-- Text under study --
···

# images of graphy subjects

In [None]:
%matplotlib inline
import matplotlib.pyplot as plt
import seaborn as sns
sns.set_style('white')
plt.rcParams['figure.figsize'] = (20, 20)

import itertools
import re

import pandas as pd
import numpy as np
import networkx as nx

from sklearn.cluster import AgglomerativeClustering

from umap import UMAP
from tqdm import tqdm_notebook as tqdm

In [None]:
def flatten(input_list):
    return [item 
            for sublist in input_list 
            for item in sublist]

def clean(subject):
    return subject.strip().lower().replace('<p>', '')

In [None]:
df = pd.read_json('data/calm_records.json')

In [None]:
df['AltRefNo'] = df['AltRefNo'].dropna().apply(lambda x: x[0])
df['Subject'] = df['Subject'].dropna().apply(lambda x: list(map(clean, x)))

In [None]:
dirty_subjects = flatten(df['Subject'].dropna().tolist())
subjects = list(set(map(clean, dirty_subjects)))

In [None]:
adjacency = pd.DataFrame(data=0, 
                         index=subjects, 
                         columns=subjects)

In [None]:
for row_of_subjects in tqdm(df['Subject'].dropna()):
    
    clean_row = list(set([clean(subject) for subject in row_of_subjects]))
    
    for subject_1, subject_2 in itertools.product(clean_row, repeat=2):
        adjacency[subject_1][subject_2] += 1

In [None]:
G = nx.from_pandas_adjacency(adjacency)
nx.draw_spring(G, node_size=60)

### quite complicated
lets get rid of the rare subjects and only look at common ones

subject_counts = pd.Series(map(clean, dirty_subjects)).value_counts() 
rare_subjects = subject_counts[subject_counts < 10].index.values

len(subjects) - len(rare_subjects) 

mini_adjacency = (adjacency
                  .drop(rare_subjects, axis=0)
                  .drop(rare_subjects, axis=1))

In [None]:
mini_adjacency = adjacency.mask(mini_adjacency < 10, 0)
mini_adjacency

In [None]:
G = nx.from_pandas_adjacency(mini_adjacency)

nx.draw_spring(G, node_size=60)

lots of orphans... lets get rid of those

In [None]:
orphans = [subject for subject in mini_adjacency.index.values
           if mini_adjacency[subject].sum() == mini_adjacency[subject][subject]]

mini_adjacency = (adjacency
                  .drop(orphans, axis=0)

···

-- Exercise data --
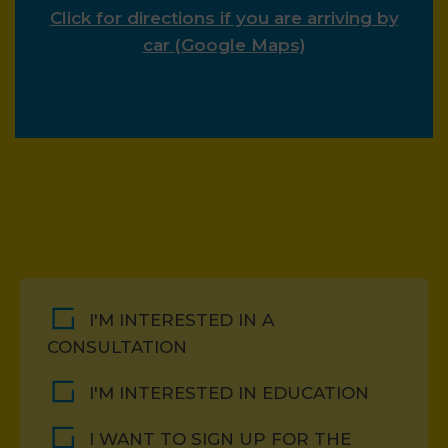
Click for directions if you are arriving by
car (Google Maps)
I'M INTERESTED IN A
CONSULTATION
I'M INTERESTED IN EDUCATION
I WANT TO SIGN UP FOR THE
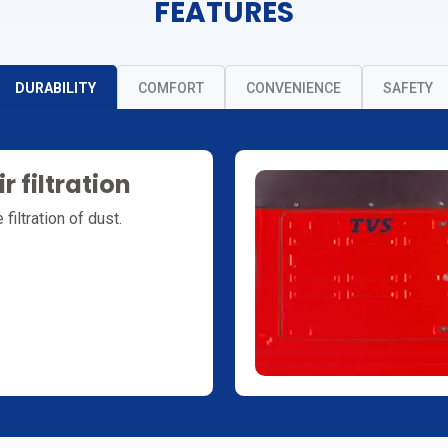
FEATURES
DURABILITY
COMFORT
CONVENIENCE
SAFETY
r filtration
filtration of dust.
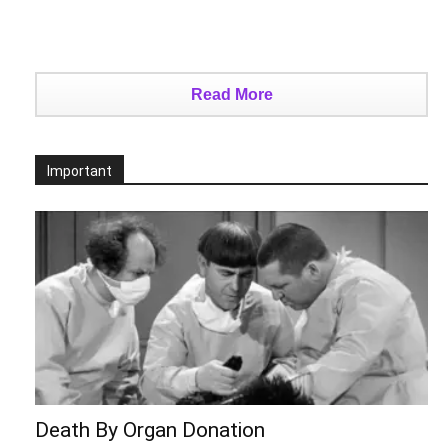
Read More
Important
Death By Organ Donation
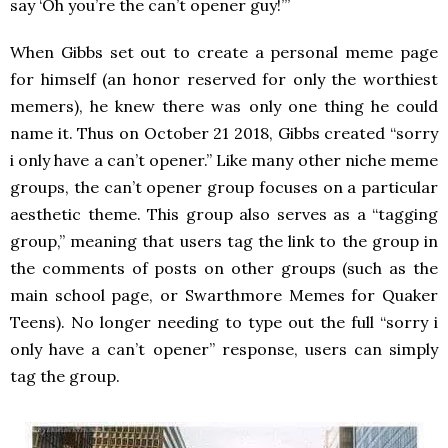
say ‘Oh you’re the can’t opener guy!’”
When Gibbs set out to create a personal meme page
for himself (an honor reserved for only the worthiest
memers), he knew there was only one thing he could
name it. Thus on October 21 2018, Gibbs created “sorry
i only have a can’t opener.” Like many other niche meme
groups, the can’t opener group focuses on a particular
aesthetic theme. This group also serves as a “tagging
group,” meaning that users tag the link to the group in
the comments of posts on other groups (such as the
main school page, or Swarthmore Memes for Quaker
Teens). No longer needing to type out the full “sorry i
only have a can’t opener” response, users can simply
tag the group.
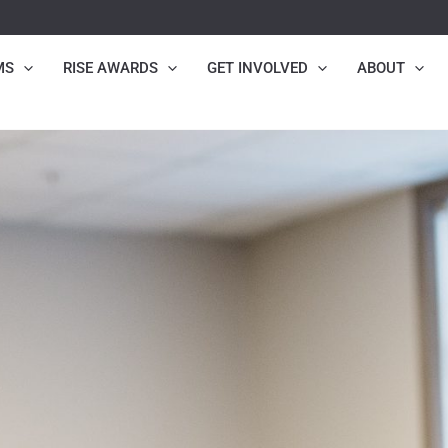
MS
RISE AWARDS
GET INVOLVED
ABOUT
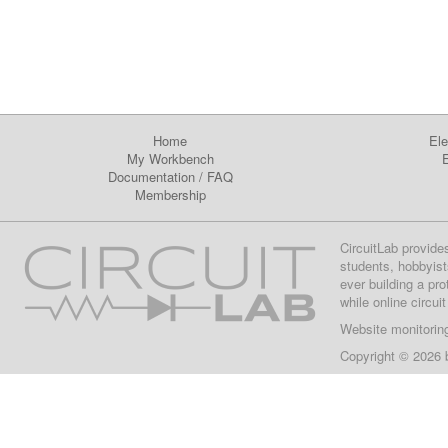
Home
Ele
My Workbench
E
Documentation
/
FAQ
Membership
CircuitLab provide
students, hobbyist
ever building a pr
while online circui
Website monitorin
Copyright © 2026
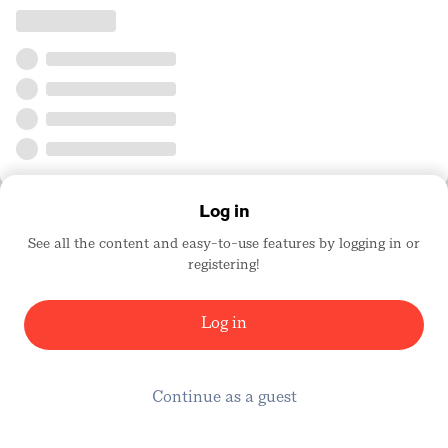
Log in
See all the content and easy-to-use features by logging in or
registering!
Log in
Continue as a guest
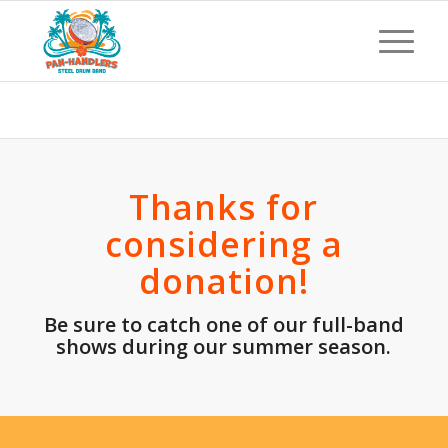
Canceled Donation
Thanks for
considering a
donation!
Be sure to catch one of our full-band
shows during our summer season
.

···

-- Problem 1 --
From the subject-graph notebook that comes before the material, extract the passage starting with "from umap import" and going on through "df = pd.read_json('data/calm_records.json')".
-- Problem 2 --
In the subject-graph notebook, which file is loaded into the dataframe `df`?
-- Problem 3 --
Proceed with the subject-graph notebook from the point where it stops.

-- Task answer 1 --
from umap import UMAP
from tqdm import tqdm_notebook as tqdm

In [None]:
def flatten(input_list):
    return [item 
            for sublist in input_list 
            for item in sublist]

def clean(subject):
    return subject.strip().lower().replace('<p>', '')

In [None]:
df = pd.read_json('data/calm_records.json')

-- Task answer 2 --
`data/calm_records.json`

-- Task answer 3 --
                  .drop(orphans, axis=1))

In [None]:
G = nx.from_pandas_adjacency(mini_adjacency)

nx.draw(G, node_size=60)

### now clustering

In [None]:
embedding_2d = pd.DataFrame(UMAP(n_components=2)
                            .fit_transform(mini_adjacency))

In [None]:
n_clusters = 15

embedding_2d['labels'] = (AgglomerativeClustering(n_clusters)
                          .fit_predict(embedding_2d.values))

In [None]:
nx.draw_spring(G, node_size=40, 
               node_color=embedding_2d['labels'],
               alpha=0.1)

this thing is a real mess - subjects behave weirdly, and seem to either be weirdo one-offs, or super connected to everything. Still we can extract little structures and clusters. It's fine. Let's start using them.

# connect records by subject

In [None]:
with_subjects = df[~df['Subject'].isna()].set_index('AltRefNo').sample(1000)

In [None]:
indicies = np.nan_to_num(with_subjects.index.values).astype(str)

In [None]:
with_subjects.index = indicies

In [None]:
adjacency = pd.DataFrame(data=0,
                         index=indicies,
                         columns=indicies)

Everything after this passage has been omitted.